> **TASK DIRECTIONS**
Update the material below by replacing "phylum" with "division" wherever it occurs, leaving everything else unchanged. Omit the pictures from your answer.

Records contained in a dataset
------------------------------------

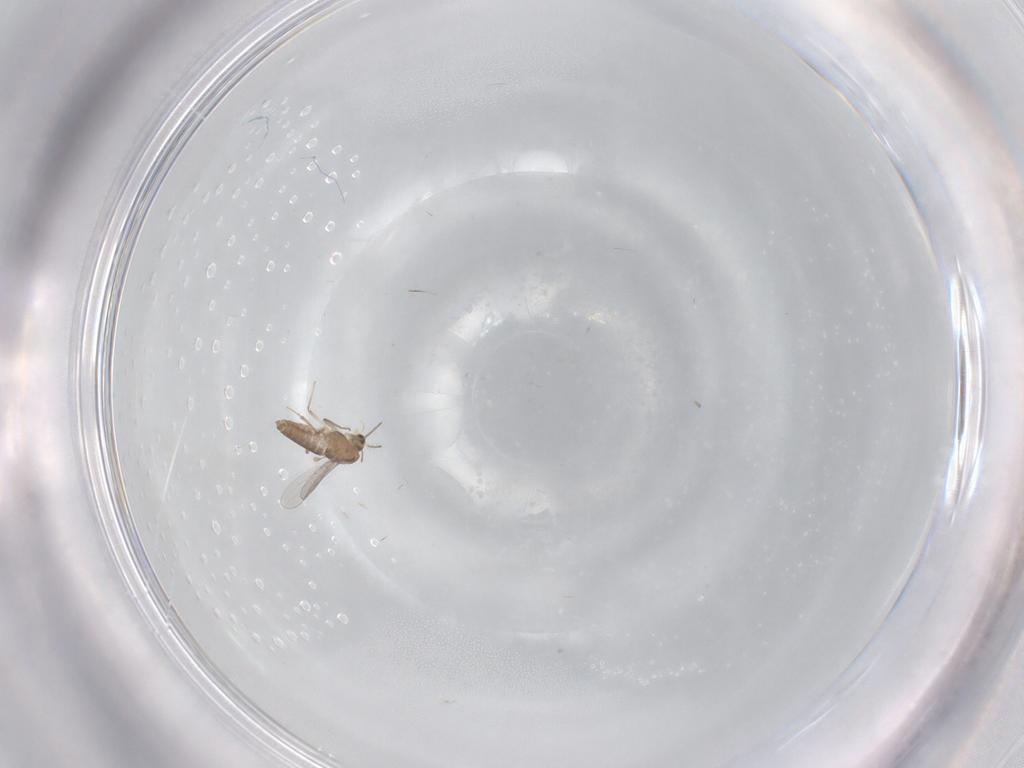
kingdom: Animalia
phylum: Arthropoda
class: Insecta
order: Diptera
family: Chironomidae
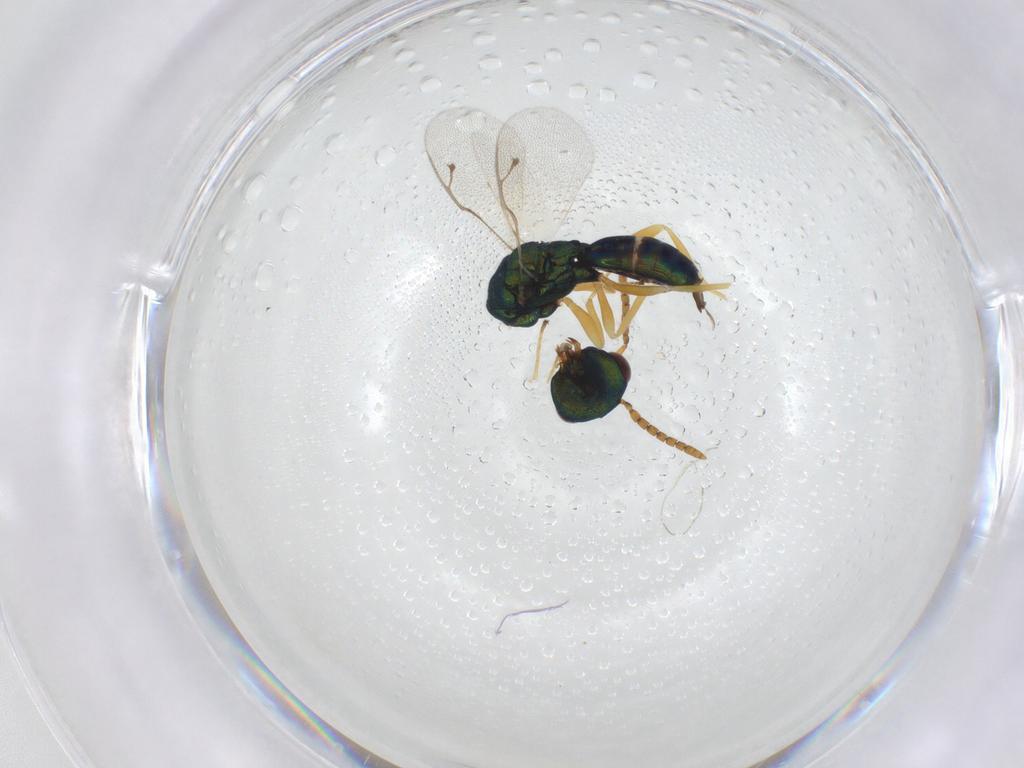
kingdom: Animalia
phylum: Arthropoda
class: Insecta
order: Hymenoptera
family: Pteromalidae
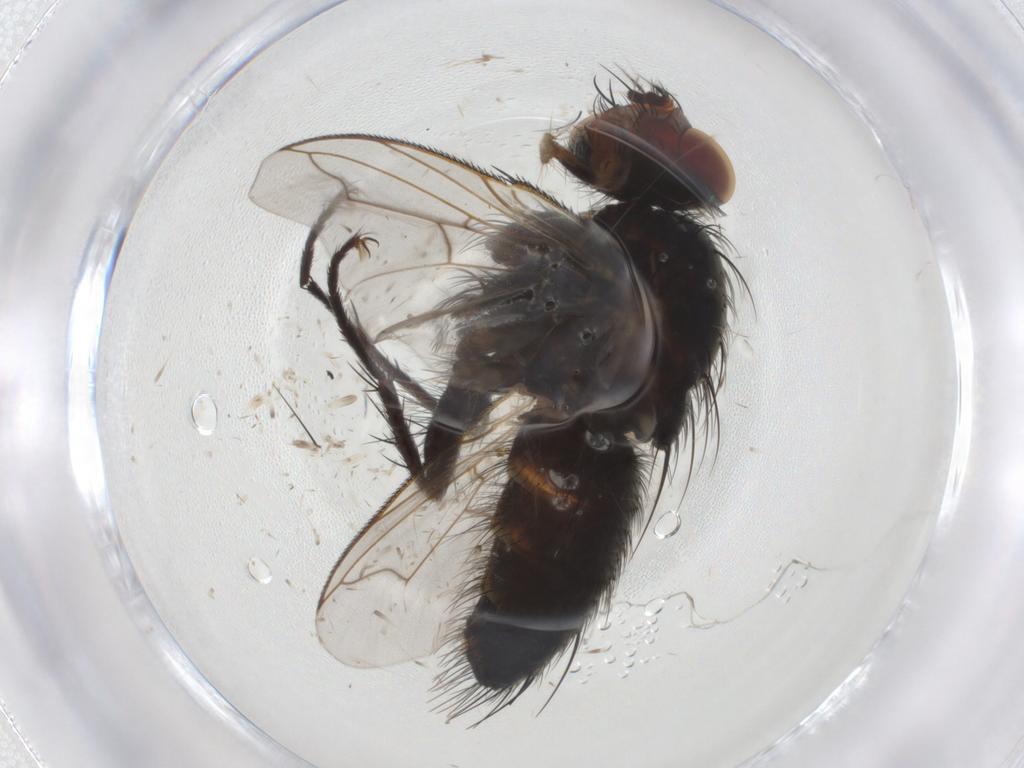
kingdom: Animalia
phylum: Arthropoda
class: Insecta
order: Diptera
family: Tachinidae
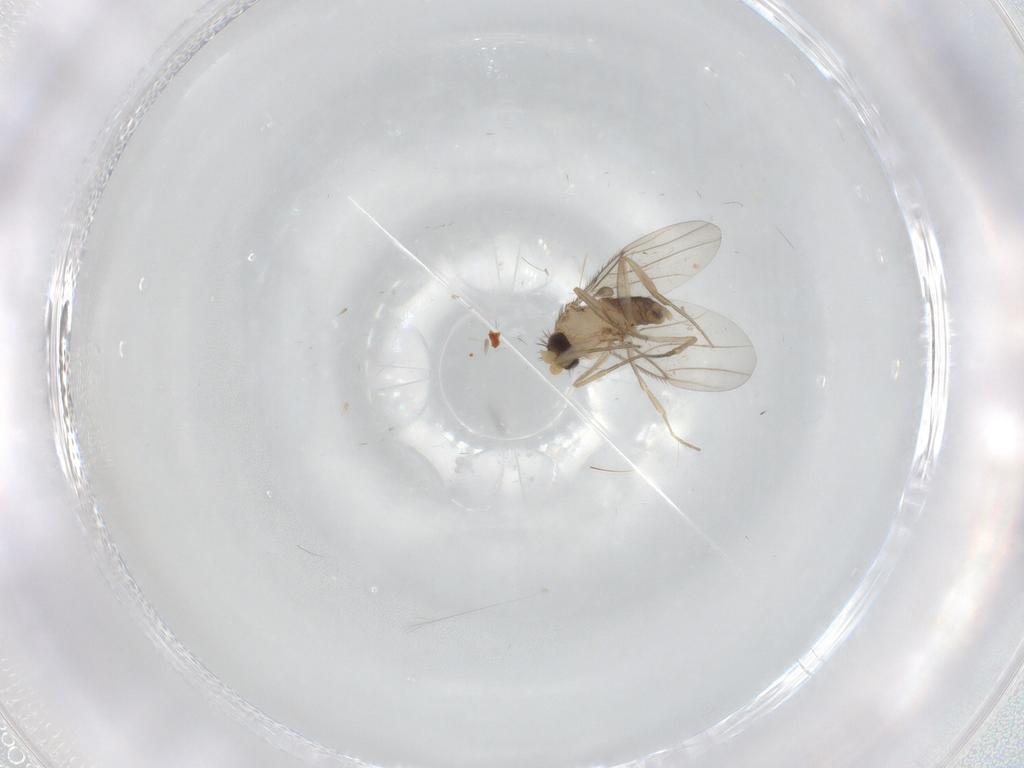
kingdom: Animalia
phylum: Arthropoda
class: Insecta
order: Diptera
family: Phoridae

------------------------------------

> **TASK ANSWER**
kingdom: Animalia
division: Arthropoda
class: Insecta
order: Diptera
family: Chironomidae
kingdom: Animalia
division: Arthropoda
class: Insecta
order: Hymenoptera
family: Pteromalidae
kingdom: Animalia
division: Arthropoda
class: Insecta
order: Diptera
family: Tachinidae
kingdom: Animalia
division: Arthropoda
class: Insecta
order: Diptera
family: Phoridae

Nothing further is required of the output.